The critical question about tax-increment financing is simple: "but-for." If neighborhood, employment, and economic development would not happen but for the existence of TIF districts, proponents have a very good case.
Obviously specific projects, paid for by TIFs, would not happen but for TIF financing. Without $6 million in TIF money, MillerCoors probably doesn't move into 250 South Wacker. But companies move to Chicago without TIF money; stores and restaurants are opened; buildings are built. Does that happen more or less without TIF financing?
But for is a difficult calculation. So it doesn't happen very often. But T. William Lester, an assistant professor at UNC-Chapel Hill who studied under TIF maven Laura Rachael Weber at the University of Illinois-Chicago, designed a but-for test for Chicago, for an article in Urban Studies.
The verdict? TIFs fail the but-for test on a number of levels. That doesn't mean that individual TIFs don't create jobs, but "Chicago's use of TIF has not resulted in positive net employment benefits for city residents."

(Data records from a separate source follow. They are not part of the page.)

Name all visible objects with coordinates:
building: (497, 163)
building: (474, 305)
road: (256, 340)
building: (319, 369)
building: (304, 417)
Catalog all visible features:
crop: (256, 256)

Lester chose Chicago not just because he studied here, but because of the city's extreme dependence on TIFs, famously described by Mayor Daley as "the only game in town."

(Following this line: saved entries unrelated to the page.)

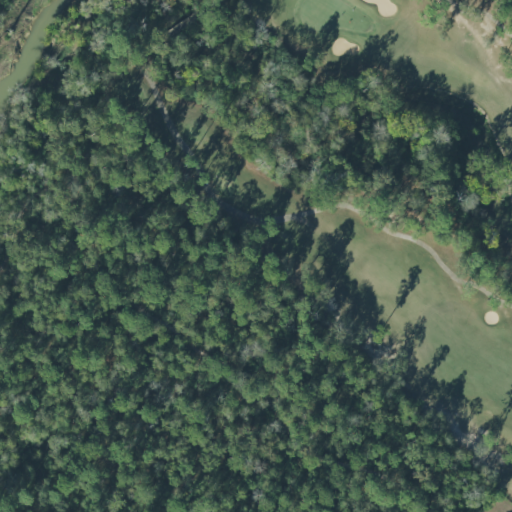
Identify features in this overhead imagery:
river: (28, 23)
river: (3, 53)
park: (260, 252)
road: (138, 317)
park: (34, 477)
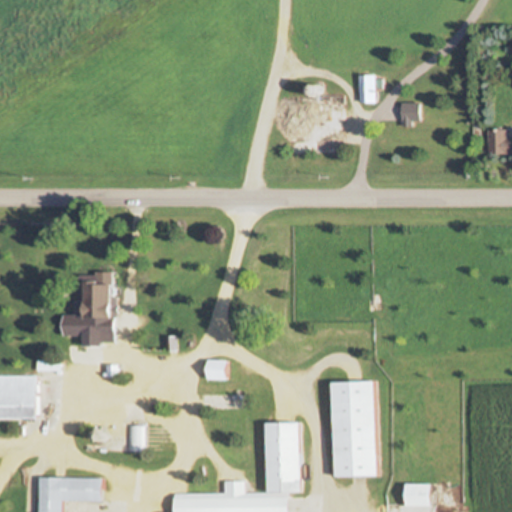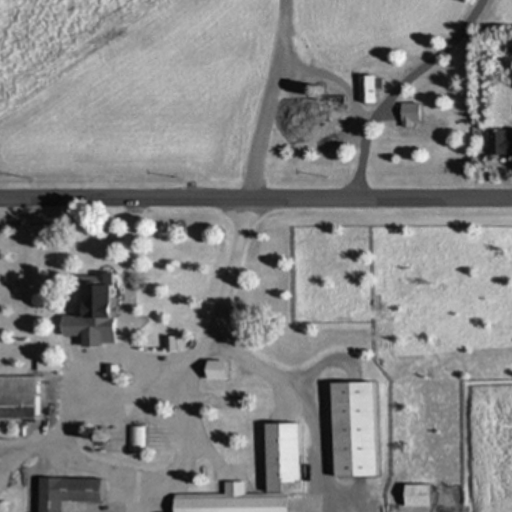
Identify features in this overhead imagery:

Here's (a very simplified version of) how Lester's methodology works: He looked at TIF districts from 1990-2006, broken down by time-series and census block: when TIF money was spent in TIF districts, since it comes in and is spent over time, and where. Second, Lester needed a control group—the parts of the city that aren't TIF'd, compared to the parts that are, factoring in demographics and measures of neighborhood distress to prevent selection bias and to compare apples to something statistically resembling apples.

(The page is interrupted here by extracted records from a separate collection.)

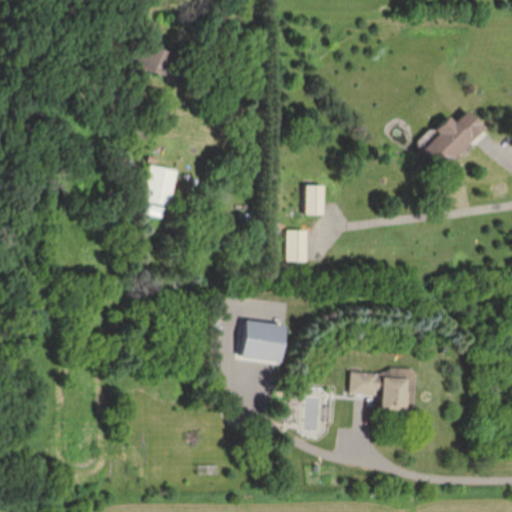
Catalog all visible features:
building: (151, 60)
road: (248, 133)
building: (452, 139)
road: (500, 153)
building: (157, 185)
building: (313, 200)
road: (424, 216)
building: (295, 245)
building: (385, 390)
road: (423, 477)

What came out the other end?
Overall, the estimated impact of TIF designation on total employment is very close to zero (-0.001 unweighted and -0.003 weighted) with relatively small standard errors. To put this finding in context, while the estimates are very close to zero and insignificant, the statistical power of the model implies a level of precision great enough to rule out anything larger than a 2.7 per cent increase in employment within TIF block groups at the 90 per cent level.
For all building activity, the effect was slightly positive but "not significant." And for the ultimate goal of TIFs: "Interestingly, commercial building permit activity—which is the category that is most likely to be effected by TIF—is very close to zero and insignificant."
"If you're actually thinking about some of the critiques of TIF, of how TIF actually got used and for what purposes, some of it was used to build housing, which isn't a big job creation thing. A lot of it was used to give to developers to do land-cost writedowns and the development would have occurred anyway," Lester says. "So I'm not super surprised there's not a big employment effect.
Yet aldermen lined up yesterday to sing the praises of TIFs, as a method of reform was locked down in its rules-committee cage. What's the appeal? It's the intersection of new-school entrepreneurial city financing and old-school Chicago ward politics, Lester theorizes: "There's a political-economy explanation for the proliferation of TIFs, which is that each alderman can have control over it. Which is the style of governance that Chicago's used to."
TIFs are geographically based. So are aldermen. When the money comes out of a TIF instead of more broadly out of the city coffers, an alderman can attach his name to it. "It's ribbon-cutting money," Lester says.
And in turn, it gives the mayor more power, too. The Reader's Ben Joravsky explained how this works in 2009:
By moving more necessary expenditures into the secret budget that he ultimately controls, the mayor also wields even more power over every public entity, from the City Council to the public schools to the Park District. At various times at least half a dozen aldermen have told us that mayoral aides pressure them on key votes—such as the ordinances for funding the Olympics or moving the Children's Museum to Grant Park—by either promising to give their wards more TIF dollars or threatening to take TIF dollars away.
And a lot of the basic work of government flows through the TIF program. By Lester's calculations, in 2011, 42 percent of TIF expenditures went to traditional economic development; 38 percent to public facilities ("traditional categories of public capital expenditure, including upgrades to public schools, parks and transit facilities"); and 16 percent to infrastructure ("streetscaping, lighting, sewer improvements and any other infrastructure improvement").
It pits aldermen against each other, while strengthing the hold of TIF as well. "Because everybody has their little pot of TIF money that they don't want to get rid of, even those aldermen on, say the South Side—where there's definitely a need for development as well as more investment in schools—it makes it harder to create coalitions to reform TIFs in a progressive way," Lester says. "Why would I want to lose that pot of money I can use in a ribbon-cutting?"